As uninspired as the wet cardboard in a default 4-4-2 formation performance was, manager Roy Hodgson still claimed England were "quite good" after the match, while also blaming the other skunks at their skunk conventions for not attracting more fans. But Hodgson actually makes an excellent point with his assessment. By now it should be clear that England simply aren't among the world's best, so instead of perpetuating the cycle of hubris and despair, it would be far easier on everyone to simply change the scale by which they are graded.
Extrapolating from Hodgson's rating of the Norway friendly, we've devised a more reasonable scale...

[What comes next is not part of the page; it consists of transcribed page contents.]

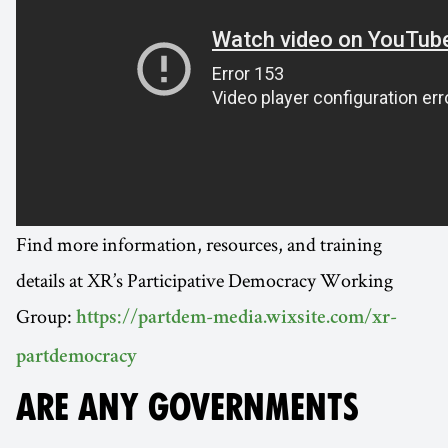
Find more information, resources, and training
details at XR’s Participative Democracy Working
Group:
https://partdem-media.wixsite.com/xr-
partdemocracy
ARE ANY GOVERNMENTS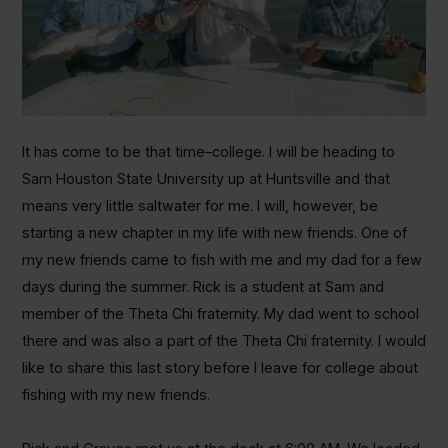
It has come to be that time–college. I will be heading to
Sam Houston State University up at Huntsville and that
means very little saltwater for me. I will, however, be
starting a new chapter in my life with new friends. One of
my new friends came to fish with me and my dad for a few
days during the summer. Rick is a student at Sam and
member of the Theta Chi fraternity. My dad went to school
there and was also a part of the Theta Chi fraternity. I would
like to share this last story before I leave for college about
fishing with my new friends.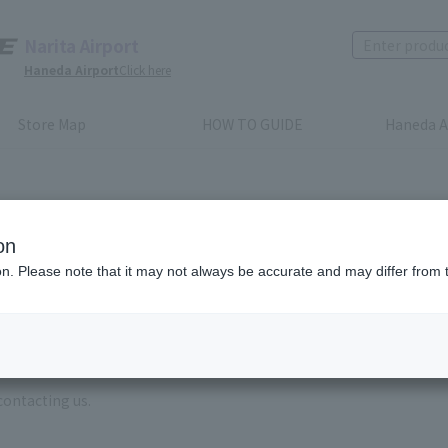
Narita Airport
Haneda Airport
Click here
Store Map
HOW TO GUIDE
Haneda A
on
ion. Please note that it may not always be accurate and may differ from 
e enter the brand name and product name.
order, please enter your order number.
 some time for us to reply to reservations and inquiries made by em
, Excluding weekends,holidays and New Year holidays )
contacting us.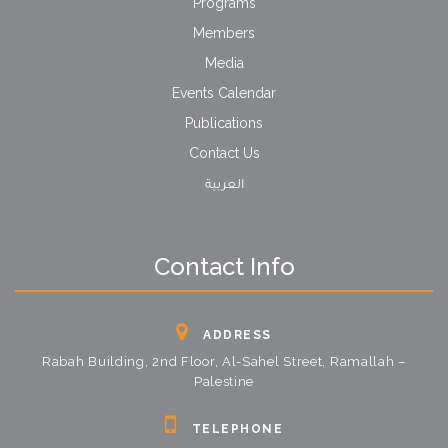
Programs
Members
Media
Events Calendar
Publications
Contact Us
العربية
Contact Info
ADDRESS
Rabah Building, 2nd Floor, Al-Sahel Street, Ramallah –
Palestine
TELEPHONE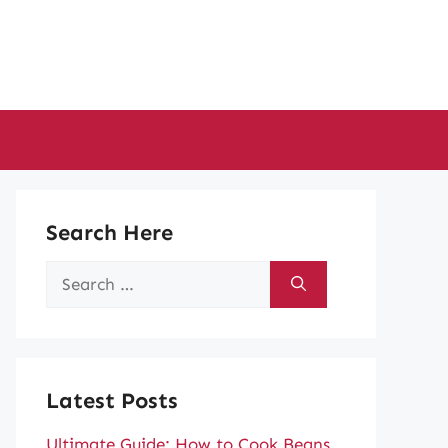
Search Here
Search
for:
Latest Posts
Ultimate Guide: How to Cook Beans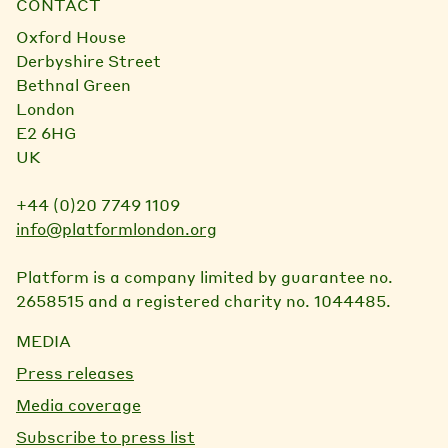
CONTACT
Oxford House
Derbyshire Street
Bethnal Green
London
E2 6HG
UK
+44 (0)20 7749 1109
info@platformlondon.org
Platform is a company limited by guarantee no.
2658515 and a registered charity no. 1044485.
MEDIA
Press releases
Media coverage
Subscribe to press list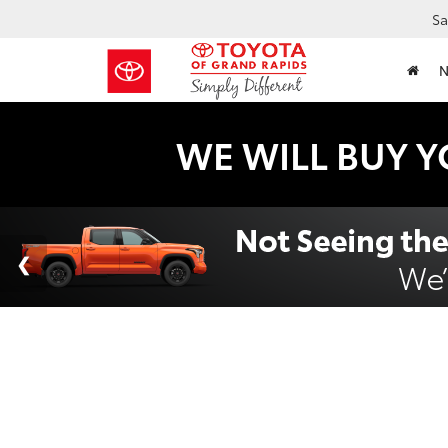
Sa
WE WILL BUY Y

Making it out of the group stage at a major tournament — Great
Holding a superior team (like Costa Rica) to a scoreless draw and getting home before the postcards you sent your family from Brazil — Very good
Beating Norway 1-0 in a friendly with two whole shots on target and captain Wayne Rooney scoring the only goal from the penalty spot — Quite good
Finishing a match with more than eight players on the pitch and everyone's socks accounted for — Good
A draw against San Marino and losing no more than three socks and a shin pad — Passable
The pass from Rooney shown above — A spirited effort
The pass from James Milner shown above — Still better than a fatal allergic reaction
Losing a friendly — Not the end of the world
Failing to qualify for a major tournament — The end of the world is an interesting change of pace when you really think about it
Winning the World Cup in the post-Jules Rimet Trophy era — A mythical impossibility perpetrated by other countries just to make England feel bad
And with that scale, England fans will be able to appreciate pictures like the one below for the beautiful sky while totally ignoring the poorly attended dry heave competition beneath it.